Protocol times stated in the product manual are retained where applicable. Steps without explicit timing are estimated for an experienced operator, including pipetting, vortexing, tube transfer, magnetic-rack handling, supernatant removal and tube repositioning. For short protocol ranges, the timeline uses the midpoint. For long or optional protocol ranges, the displayed standard timeline uses the shortest reasonable path, while the note and total-time range indicate where extended handling may apply. In this workflow, bead disruption is displayed as the 10-minute lysis-by-beads step stated in the manual; actual handling may vary with stool consistency, sample input and bead-beater format. Cumulative time runs continuously from sample loading to final DNA recovery.
D6364 combines stool bead-tube disruption, ATL / PVP-10 / PCI lysis chemistry, RNase treatment and MagPure Particles N purification. The early workflow is designed to release microbial DNA from stool while reducing humic acid and other inhibitory factors before magnetic-bead binding and ethanol-based washing.

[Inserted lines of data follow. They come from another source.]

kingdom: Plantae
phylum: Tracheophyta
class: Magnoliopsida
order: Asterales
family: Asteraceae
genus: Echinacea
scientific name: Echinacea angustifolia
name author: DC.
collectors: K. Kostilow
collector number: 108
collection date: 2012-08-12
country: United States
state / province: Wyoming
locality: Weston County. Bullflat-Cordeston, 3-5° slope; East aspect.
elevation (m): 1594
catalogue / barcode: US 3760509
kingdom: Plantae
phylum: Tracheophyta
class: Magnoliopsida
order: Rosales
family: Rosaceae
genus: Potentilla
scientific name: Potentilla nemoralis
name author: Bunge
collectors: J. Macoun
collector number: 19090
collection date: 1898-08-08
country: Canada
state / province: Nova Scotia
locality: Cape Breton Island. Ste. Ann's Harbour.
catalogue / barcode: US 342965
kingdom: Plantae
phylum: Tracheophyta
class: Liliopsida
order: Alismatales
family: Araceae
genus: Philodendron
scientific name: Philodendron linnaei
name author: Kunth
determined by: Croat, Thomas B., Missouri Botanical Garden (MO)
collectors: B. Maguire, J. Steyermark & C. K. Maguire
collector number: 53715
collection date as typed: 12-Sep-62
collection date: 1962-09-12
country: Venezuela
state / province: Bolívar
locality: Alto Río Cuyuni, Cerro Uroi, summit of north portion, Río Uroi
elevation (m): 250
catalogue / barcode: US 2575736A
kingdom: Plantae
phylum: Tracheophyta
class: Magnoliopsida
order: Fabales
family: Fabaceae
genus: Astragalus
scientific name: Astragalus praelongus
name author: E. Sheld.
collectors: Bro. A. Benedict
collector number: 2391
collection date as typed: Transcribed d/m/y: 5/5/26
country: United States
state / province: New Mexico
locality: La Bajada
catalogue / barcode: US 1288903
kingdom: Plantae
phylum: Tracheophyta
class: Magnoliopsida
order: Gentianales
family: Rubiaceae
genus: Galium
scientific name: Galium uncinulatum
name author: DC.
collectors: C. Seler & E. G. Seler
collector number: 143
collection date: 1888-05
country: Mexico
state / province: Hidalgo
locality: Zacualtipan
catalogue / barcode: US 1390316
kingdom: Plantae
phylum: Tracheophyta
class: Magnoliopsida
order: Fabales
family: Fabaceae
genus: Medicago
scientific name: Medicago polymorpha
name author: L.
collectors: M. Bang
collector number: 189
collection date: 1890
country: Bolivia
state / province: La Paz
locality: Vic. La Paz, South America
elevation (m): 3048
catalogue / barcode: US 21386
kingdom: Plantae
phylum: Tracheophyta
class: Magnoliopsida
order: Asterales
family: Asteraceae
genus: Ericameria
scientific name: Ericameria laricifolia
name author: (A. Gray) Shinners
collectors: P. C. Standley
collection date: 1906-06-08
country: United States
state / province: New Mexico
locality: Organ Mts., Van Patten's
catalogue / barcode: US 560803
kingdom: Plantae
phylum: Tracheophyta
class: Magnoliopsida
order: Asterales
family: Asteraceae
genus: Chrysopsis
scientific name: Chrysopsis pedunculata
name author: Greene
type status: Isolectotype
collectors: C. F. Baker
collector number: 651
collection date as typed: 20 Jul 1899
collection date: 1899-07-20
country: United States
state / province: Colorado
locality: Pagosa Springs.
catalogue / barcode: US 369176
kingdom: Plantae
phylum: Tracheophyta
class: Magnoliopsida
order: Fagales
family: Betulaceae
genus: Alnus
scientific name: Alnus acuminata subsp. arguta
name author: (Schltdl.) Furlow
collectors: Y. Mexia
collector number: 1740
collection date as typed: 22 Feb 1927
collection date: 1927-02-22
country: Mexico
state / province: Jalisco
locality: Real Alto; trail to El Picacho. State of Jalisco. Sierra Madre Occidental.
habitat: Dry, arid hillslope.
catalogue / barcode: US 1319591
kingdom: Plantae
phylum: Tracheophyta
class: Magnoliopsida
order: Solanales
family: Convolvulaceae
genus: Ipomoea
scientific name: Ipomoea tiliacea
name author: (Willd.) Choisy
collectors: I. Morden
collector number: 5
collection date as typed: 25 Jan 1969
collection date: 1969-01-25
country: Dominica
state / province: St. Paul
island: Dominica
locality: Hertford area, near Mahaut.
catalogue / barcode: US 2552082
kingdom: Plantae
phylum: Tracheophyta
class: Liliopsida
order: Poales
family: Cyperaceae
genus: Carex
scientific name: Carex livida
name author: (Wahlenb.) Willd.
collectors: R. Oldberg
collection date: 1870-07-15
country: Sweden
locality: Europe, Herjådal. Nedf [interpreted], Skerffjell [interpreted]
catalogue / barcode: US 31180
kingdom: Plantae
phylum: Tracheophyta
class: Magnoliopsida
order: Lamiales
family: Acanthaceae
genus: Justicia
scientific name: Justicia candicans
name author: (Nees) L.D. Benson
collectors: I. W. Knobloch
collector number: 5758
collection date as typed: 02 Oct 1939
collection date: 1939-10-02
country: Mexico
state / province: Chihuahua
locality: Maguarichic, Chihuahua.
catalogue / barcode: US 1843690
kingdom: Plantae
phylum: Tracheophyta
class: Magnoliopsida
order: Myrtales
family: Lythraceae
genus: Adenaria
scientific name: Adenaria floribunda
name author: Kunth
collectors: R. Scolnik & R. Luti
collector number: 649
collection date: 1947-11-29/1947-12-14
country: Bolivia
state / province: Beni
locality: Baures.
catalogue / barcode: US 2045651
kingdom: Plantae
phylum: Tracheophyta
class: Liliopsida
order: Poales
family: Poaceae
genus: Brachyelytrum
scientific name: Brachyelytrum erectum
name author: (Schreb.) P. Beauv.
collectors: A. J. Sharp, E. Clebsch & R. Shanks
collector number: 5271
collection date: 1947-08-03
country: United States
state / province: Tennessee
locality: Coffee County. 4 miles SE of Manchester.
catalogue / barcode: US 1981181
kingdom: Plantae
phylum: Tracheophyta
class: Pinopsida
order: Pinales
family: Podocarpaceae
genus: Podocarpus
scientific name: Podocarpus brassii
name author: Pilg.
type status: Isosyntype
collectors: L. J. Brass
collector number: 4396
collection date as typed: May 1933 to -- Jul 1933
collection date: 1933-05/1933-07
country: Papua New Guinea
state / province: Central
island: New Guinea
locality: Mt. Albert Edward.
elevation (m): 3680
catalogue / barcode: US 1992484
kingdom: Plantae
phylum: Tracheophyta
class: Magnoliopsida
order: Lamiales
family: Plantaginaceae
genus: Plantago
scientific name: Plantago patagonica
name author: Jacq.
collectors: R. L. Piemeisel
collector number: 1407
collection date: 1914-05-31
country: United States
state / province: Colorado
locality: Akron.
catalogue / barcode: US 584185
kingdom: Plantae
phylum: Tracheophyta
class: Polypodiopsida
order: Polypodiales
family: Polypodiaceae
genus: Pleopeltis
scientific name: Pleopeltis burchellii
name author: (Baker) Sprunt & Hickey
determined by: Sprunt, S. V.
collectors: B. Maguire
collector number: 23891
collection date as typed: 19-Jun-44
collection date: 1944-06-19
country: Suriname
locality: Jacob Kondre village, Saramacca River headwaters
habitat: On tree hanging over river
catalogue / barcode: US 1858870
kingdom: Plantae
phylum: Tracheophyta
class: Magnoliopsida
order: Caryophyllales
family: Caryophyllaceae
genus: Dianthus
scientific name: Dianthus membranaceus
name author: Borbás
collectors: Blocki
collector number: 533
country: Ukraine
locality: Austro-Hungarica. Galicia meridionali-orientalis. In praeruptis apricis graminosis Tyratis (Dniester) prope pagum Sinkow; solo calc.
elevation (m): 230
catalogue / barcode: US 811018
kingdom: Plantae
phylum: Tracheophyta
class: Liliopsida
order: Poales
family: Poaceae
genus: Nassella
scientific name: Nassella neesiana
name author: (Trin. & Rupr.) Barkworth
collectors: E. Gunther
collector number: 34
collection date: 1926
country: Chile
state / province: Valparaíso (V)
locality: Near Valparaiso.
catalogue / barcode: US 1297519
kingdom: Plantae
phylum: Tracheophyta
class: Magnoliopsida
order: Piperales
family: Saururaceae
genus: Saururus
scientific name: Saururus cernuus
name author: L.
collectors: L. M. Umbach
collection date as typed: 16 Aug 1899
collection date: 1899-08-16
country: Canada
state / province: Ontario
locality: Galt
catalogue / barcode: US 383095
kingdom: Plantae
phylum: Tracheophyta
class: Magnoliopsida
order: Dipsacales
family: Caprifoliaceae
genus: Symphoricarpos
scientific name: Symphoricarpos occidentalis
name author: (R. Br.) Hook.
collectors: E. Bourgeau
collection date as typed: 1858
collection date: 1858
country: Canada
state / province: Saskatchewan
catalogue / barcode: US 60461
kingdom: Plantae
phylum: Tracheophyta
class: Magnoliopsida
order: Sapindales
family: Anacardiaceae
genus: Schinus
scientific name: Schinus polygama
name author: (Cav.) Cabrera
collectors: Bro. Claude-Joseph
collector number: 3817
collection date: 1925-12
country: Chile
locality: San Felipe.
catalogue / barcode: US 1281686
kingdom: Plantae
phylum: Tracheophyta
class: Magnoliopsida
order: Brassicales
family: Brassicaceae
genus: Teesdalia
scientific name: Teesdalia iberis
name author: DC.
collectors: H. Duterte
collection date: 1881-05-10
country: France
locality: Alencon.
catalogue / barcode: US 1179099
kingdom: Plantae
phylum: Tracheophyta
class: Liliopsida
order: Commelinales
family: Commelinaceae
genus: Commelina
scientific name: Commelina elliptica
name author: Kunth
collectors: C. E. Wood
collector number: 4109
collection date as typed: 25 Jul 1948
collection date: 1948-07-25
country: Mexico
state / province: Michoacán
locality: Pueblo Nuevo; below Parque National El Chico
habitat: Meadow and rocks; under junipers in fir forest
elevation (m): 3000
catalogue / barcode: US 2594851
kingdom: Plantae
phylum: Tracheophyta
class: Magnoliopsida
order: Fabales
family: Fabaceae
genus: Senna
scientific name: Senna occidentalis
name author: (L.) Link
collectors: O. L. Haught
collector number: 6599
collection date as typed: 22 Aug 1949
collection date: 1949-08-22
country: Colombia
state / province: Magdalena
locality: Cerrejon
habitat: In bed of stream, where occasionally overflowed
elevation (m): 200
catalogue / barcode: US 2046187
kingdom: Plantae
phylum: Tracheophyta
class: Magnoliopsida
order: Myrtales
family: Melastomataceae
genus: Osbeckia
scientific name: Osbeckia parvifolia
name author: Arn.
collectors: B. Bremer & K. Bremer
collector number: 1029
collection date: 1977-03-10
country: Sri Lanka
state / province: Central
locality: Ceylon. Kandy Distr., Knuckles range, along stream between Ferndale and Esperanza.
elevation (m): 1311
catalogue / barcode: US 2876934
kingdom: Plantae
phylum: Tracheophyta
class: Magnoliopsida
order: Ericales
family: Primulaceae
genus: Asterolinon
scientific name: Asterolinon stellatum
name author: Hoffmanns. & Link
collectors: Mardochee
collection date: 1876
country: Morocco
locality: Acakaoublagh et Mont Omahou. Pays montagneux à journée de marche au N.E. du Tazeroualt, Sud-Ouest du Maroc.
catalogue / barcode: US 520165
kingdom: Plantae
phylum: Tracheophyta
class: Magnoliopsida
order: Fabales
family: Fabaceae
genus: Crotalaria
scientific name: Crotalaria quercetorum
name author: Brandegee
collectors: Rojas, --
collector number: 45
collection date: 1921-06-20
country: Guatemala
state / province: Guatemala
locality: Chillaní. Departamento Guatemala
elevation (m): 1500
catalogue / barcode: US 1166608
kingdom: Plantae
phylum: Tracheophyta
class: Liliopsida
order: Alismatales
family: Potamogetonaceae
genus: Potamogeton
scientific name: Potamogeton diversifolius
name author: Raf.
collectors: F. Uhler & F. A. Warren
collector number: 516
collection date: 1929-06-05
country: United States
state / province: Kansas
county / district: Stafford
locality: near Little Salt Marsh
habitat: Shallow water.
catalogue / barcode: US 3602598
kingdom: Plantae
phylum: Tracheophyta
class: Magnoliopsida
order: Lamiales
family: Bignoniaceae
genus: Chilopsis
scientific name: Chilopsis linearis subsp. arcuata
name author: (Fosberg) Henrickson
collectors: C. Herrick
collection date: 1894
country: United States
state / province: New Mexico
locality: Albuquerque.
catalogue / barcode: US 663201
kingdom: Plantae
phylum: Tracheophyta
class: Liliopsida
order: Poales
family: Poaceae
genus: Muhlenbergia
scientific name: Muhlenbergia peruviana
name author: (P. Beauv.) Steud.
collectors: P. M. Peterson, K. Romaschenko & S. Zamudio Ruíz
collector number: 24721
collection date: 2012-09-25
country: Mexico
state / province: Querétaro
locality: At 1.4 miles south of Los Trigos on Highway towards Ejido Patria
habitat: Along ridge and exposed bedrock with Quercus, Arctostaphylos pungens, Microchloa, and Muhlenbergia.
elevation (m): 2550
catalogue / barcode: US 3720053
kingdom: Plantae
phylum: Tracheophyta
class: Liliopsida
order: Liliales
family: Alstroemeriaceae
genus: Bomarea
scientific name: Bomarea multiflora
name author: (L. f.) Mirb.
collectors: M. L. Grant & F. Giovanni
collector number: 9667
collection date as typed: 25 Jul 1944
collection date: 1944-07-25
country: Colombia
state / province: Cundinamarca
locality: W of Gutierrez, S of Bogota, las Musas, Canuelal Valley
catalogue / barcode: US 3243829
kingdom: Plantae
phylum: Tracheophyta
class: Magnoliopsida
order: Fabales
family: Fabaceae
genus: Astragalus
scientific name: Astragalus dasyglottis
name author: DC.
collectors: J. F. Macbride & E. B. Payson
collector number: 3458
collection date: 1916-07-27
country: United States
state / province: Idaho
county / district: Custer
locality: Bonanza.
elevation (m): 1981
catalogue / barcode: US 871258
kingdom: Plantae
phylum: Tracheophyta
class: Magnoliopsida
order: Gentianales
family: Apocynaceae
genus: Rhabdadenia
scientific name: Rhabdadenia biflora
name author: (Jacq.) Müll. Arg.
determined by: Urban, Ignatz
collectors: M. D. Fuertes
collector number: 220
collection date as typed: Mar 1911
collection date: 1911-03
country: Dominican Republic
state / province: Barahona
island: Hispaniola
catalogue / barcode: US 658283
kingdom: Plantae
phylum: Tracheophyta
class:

The main handling risks are excessive stool input, incomplete PVP-10 dissolution, poor bead-particle resuspension and carryover of inhibitor-rich debris after clarification. Keep the clarified lysate clean before RNase treatment and binding. Ensure that Buffer GW1 contains ethanol and Buffer MLE contains isopropanol before use, and remove residual ethanol carefully before elution. The manual also provides a high-throughput process for plate-based workflows.